Stored data entries:
----
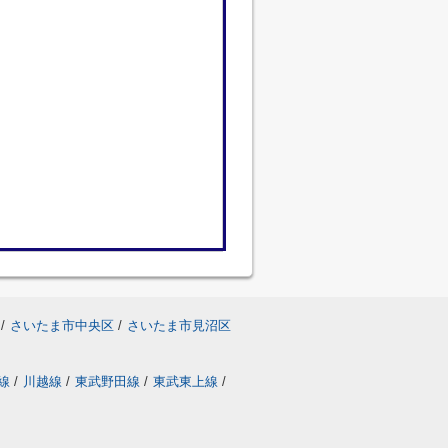
/
さいたま市中央区
/
さいたま市見沼区
線
/
川越線
/
東武野田線
/
東武東上線
/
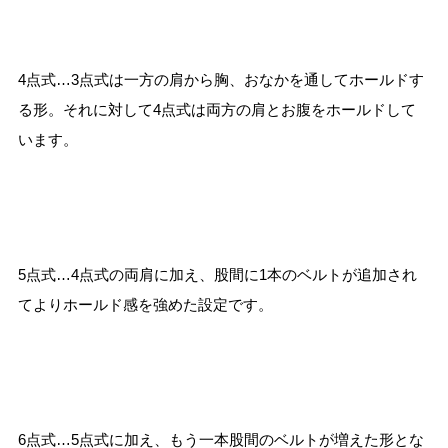
4点式…3点式は一方の肩から胸、おなかを通してホールドす
る形。それに対して4点式は両方の肩とお腹をホールドして
います。
5点式…4点式の両肩に加え、股間に1本のベルトが追加され
てよりホールド感を強めた設定です。
6点式…5点式に加え、もう一本股間のベルトが増えた形とな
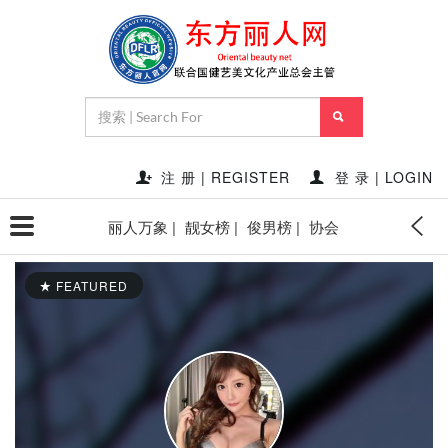
注 册 | REGISTER
登 录 | LOGIN
丽人万象 |
靓女榜 |
俊男榜 |
协会
FEATURED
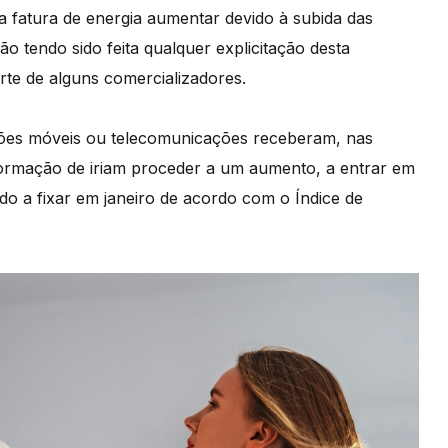
a fatura de energia aumentar devido à subida das
o tendo sido feita qualquer explicitação desta
rte de alguns comercializadores.
ões móveis ou telecomunicações receberam, nas
ormação de iriam proceder a um aumento, a entrar em
nido a fixar em janeiro de acordo com o Índice de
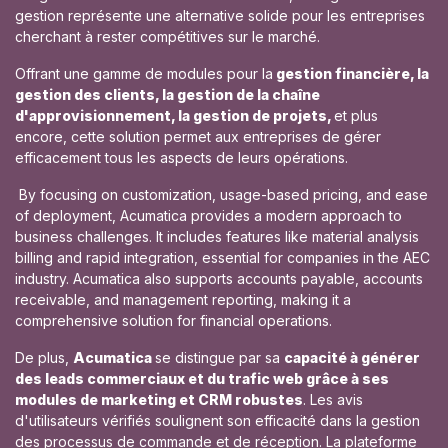
gestion représente une alternative solide pour les entreprises
cherchant à rester compétitives sur le marché.
Offrant une gamme de modules pour la
gestion financière, la
gestion des clients, la gestion de la chaîne
d'approvisionnement, la gestion de projets,
et plus
encore, cette solution permet aux entreprises de gérer
efficacement tous les aspects de leurs opérations.
By focusing on customization, usage-based pricing, and ease
of deployment, Acumatica provides a modern approach to
business challenges. It includes features like material analysis
billing and rapid integration, essential for companies in the AEC
industry. Acumatica also supports accounts payable, accounts
receivable, and management reporting, making it a
comprehensive solution for financial operations.
De plus,
Acumatica
se distingue par sa
capacité à générer
des leads commerciaux et du trafic web grâce à ses
modules de marketing et CRM robustes
. Les avis
d'utilisateurs vérifiés soulignent son efficacité dans la gestion
des processus de commande et de réception. La plateforme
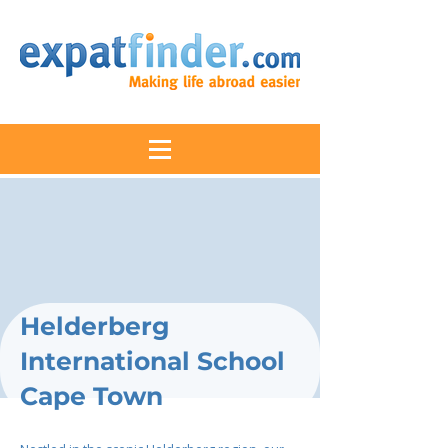
Helderberg
International School
Cape Town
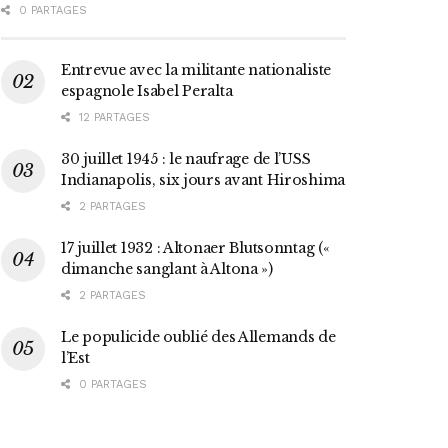
0 PARTAGES
Entrevue avec la militante nationaliste
espagnole Isabel Peralta
12 PARTAGES
30 juillet 1945 : le naufrage de l’USS
Indianapolis, six jours avant Hiroshima
2 PARTAGES
17 juillet 1932 : Altonaer Blutsonntag («
dimanche sanglant à Altona »)
2 PARTAGES
Le populicide oublié des Allemands de
l’Est
0 PARTAGES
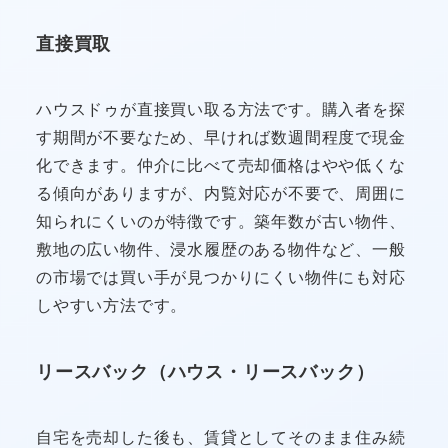
直接買取
ハウスドゥが直接買い取る方法です。購入者を探
す期間が不要なため、早ければ数週間程度で現金
化できます。仲介に比べて売却価格はやや低くな
る傾向がありますが、内覧対応が不要で、周囲に
知られにくいのが特徴です。築年数が古い物件、
敷地の広い物件、浸水履歴のある物件など、一般
の市場では買い手が見つかりにくい物件にも対応
しやすい方法です。
リースバック（ハウス・リースバック）
自宅を売却した後も、賃貸としてそのまま住み続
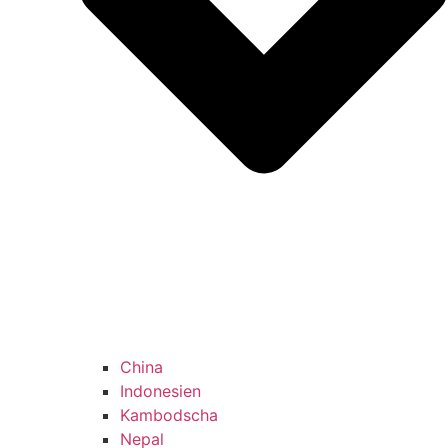
China
Indonesien
Kambodscha
Nepal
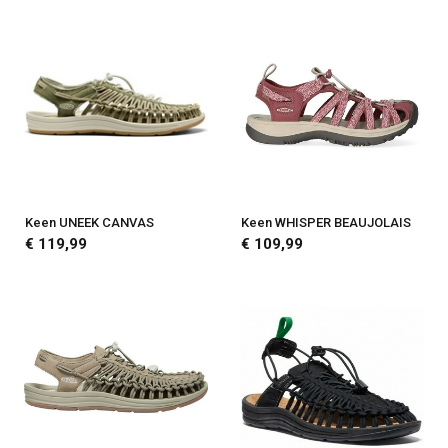
Keen UNEEK CANVAS
Keen WHISPER BEAUJOLAIS
€ 119,99
€ 109,99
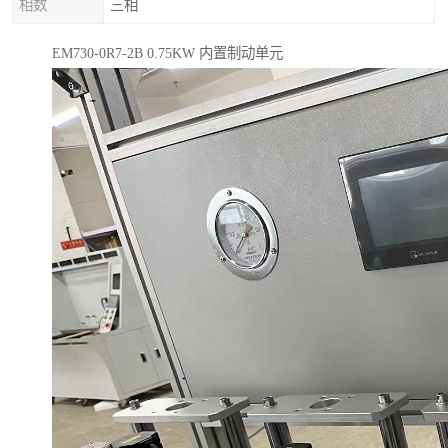
相数
三相
EM730-0R7-2B 0.75KW 内置制动单元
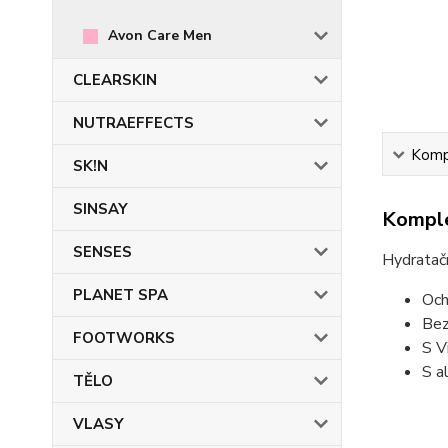
Avon Care Men
CLEARSKIN
NUTRAEFFECTS
Kompl
SK!N
SINSAY
Komple
SENSES
Hydratačn
PLANET SPA
Och
Bez
FOOTWORKS
S V
S a
TĚLO
VLASY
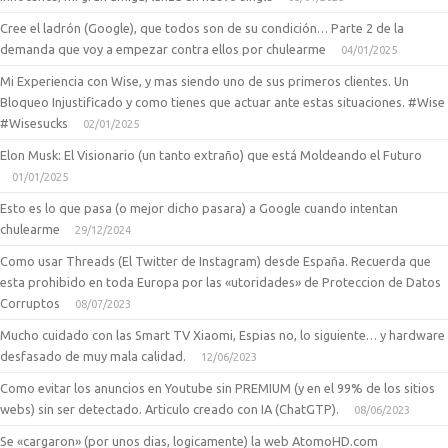
Cree el ladrón (Google), que todos son de su condición… Parte 2 de la
demanda que voy a empezar contra ellos por chulearme
04/01/2025
Mi Experiencia con Wise, y mas siendo uno de sus primeros clientes. Un
Bloqueo Injustificado y como tienes que actuar ante estas situaciones. #Wise
#Wisesucks
02/01/2025
Elon Musk: El Visionario (un tanto extraño) que está Moldeando el Futuro
01/01/2025
Esto es lo que pasa (o mejor dicho pasara) a Google cuando intentan
chulearme
29/12/2024
Como usar Threads (El Twitter de Instagram) desde España. Recuerda que
esta prohibido en toda Europa por las «utoridades» de Proteccion de Datos
Corruptos
08/07/2023
Mucho cuidado con las Smart TV Xiaomi, Espias no, lo siguiente… y hardware
desfasado de muy mala calidad.
12/06/2023
Como evitar los anuncios en Youtube sin PREMIUM (y en el 99% de los sitios
webs) sin ser detectado. Articulo creado con IA (ChatGTP).
08/06/2023
Se «cargaron» (por unos dias, logicamente) la web AtomoHD.com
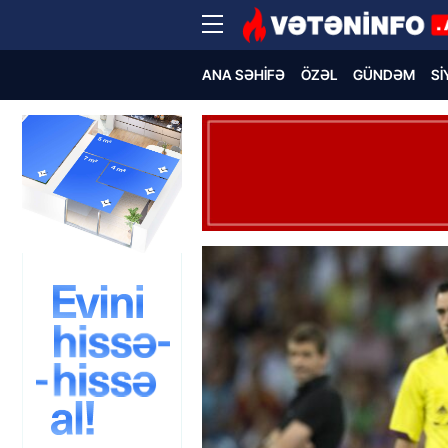
ANA SƏHIFƏ
ÖZƏL
GÜNDƏM
SI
----
Repeat every line of text read from the pictures in all the rows above, unchanged and in the same order. Leave the pictures out of your answer.

▸ Solution to this problem
/
さいたま市中央区
/
さいたま市見沼区
線
/
川越線
/
東武野田線
/
東武東上線
/
4点式…3点式は一方の肩から胸、おなかを通してホールドす
る形。それに対して4点式は両方の肩とお腹をホールドして
います。
5点式…4点式の両肩に加え、股間に1本のベルトが追加され
てよりホールド感を強めた設定です。
6点式…5点式に加え、もう一本股間のベルトが増えた形とな
注 册 | REGISTER
登 录 | LOGIN
丽人万象 |
靓女榜 |
俊男榜 |
协会
FEATURED
a fatura de energia aumentar devido à subida das
o tendo sido feita qualquer explicitação desta
rte de alguns comercializadores.
ões móveis ou telecomunicações receberam, nas
ormação de iriam proceder a um aumento, a entrar em
nido a fixar em janeiro de acordo com o Índice de
gestion représente une alternative solide pour les entreprises
cherchant à rester compétitives sur le marché.
Offrant une gamme de modules pour la
gestion financière, la
gestion des clients, la gestion de la chaîne
d'approvisionnement, la gestion de projets,
et plus
encore, cette solution permet aux entreprises de gérer
efficacement tous les aspects de leurs opérations.
By focusing on customization, usage-based pricing, and ease
of deployment, Acumatica provides a modern approach to
business challenges. It includes features like material analysis
billing and rapid integration, essential for companies in the AEC
industry. Acumatica also supports accounts payable, accounts
receivable, and management reporting, making it a
comprehensive solution for financial operations.
De plus,
Acumatica
se distingue par sa
capacité à générer
des leads commerciaux et du trafic web grâce à ses
modules de marketing et CRM robustes
. Les avis
d'utilisateurs vérifiés soulignent son efficacité dans la gestion
des processus de commande et de réception. La plateforme
Helderberg
International School
Cape Town
0 PARTAGES
Entrevue avec la militante nationaliste
espagnole Isabel Peralta
12 PARTAGES
30 juillet 1945 : le naufrage de l’USS
Indianapolis, six jours avant Hiroshima
2 PARTAGES
17 juillet 1932 : Altonaer Blutsonntag («
dimanche sanglant à Altona »)
2 PARTAGES
Le populicide oublié des Allemands de
l’Est
0 PARTAGES
直接買取
ハウスドゥが直接買い取る方法です。購入者を探
す期間が不要なため、早ければ数週間程度で現金
化できます。仲介に比べて売却価格はやや低くな
る傾向がありますが、内覧対応が不要で、周囲に
知られにくいのが特徴です。築年数が古い物件、
敷地の広い物件、浸水履歴のある物件など、一般
の市場では買い手が見つかりにくい物件にも対応
しやすい方法です。
リースバック（ハウス・リースバック）
自宅を売却した後も、賃貸としてそのまま住み続
China
Indonesien
Kambodscha
Nepal
Keen UNEEK CANVAS
Keen WHISPER BEAUJOLAIS
€ 119,99
€ 109,99
相数
三相
EM730-0R7-2B 0.75KW 内置制动单元
Avon Care Men
CLEARSKIN
NUTRAEFFECTS
Kompl
SK!N
SINSAY
Komple
SENSES
Hydratačn
PLANET SPA
Och
Bez
FOOTWORKS
S V
S a
TĚLO
VLASY
Cree el ladrón (Google), que todos son de su condición… Parte 2 de la
demanda que voy a empezar contra ellos por chulearme
04/01/2025
Mi Experiencia con Wise, y mas siendo uno de sus primeros clientes. Un
Bloqueo Injustificado y como tienes que actuar ante estas situaciones. #Wise
#Wisesucks
02/01/2025
Elon Musk: El Visionario (un tanto extraño) que está Moldeando el Futuro
01/01/2025
Esto es lo que pasa (o mejor dicho pasara) a Google cuando intentan
chulearme
29/12/2024
Como usar Threads (El Twitter de Instagram) desde España. Recuerda que
esta prohibido en toda Europa por las «utoridades» de Proteccion de Datos
Corruptos
08/07/2023
Mucho cuidado con las Smart TV Xiaomi, Espias no, lo siguiente… y hardware
desfasado de muy mala calidad.
12/06/2023
Como evitar los anuncios en Youtube sin PREMIUM (y en el 99% de los sitios
webs) sin ser detectado. Articulo creado con IA (ChatGTP).
08/06/2023
Se «cargaron» (por unos dias, logicamente) la web AtomoHD.com
ANA SƏHIFƏ
ÖZƏL
GÜNDƏM
SI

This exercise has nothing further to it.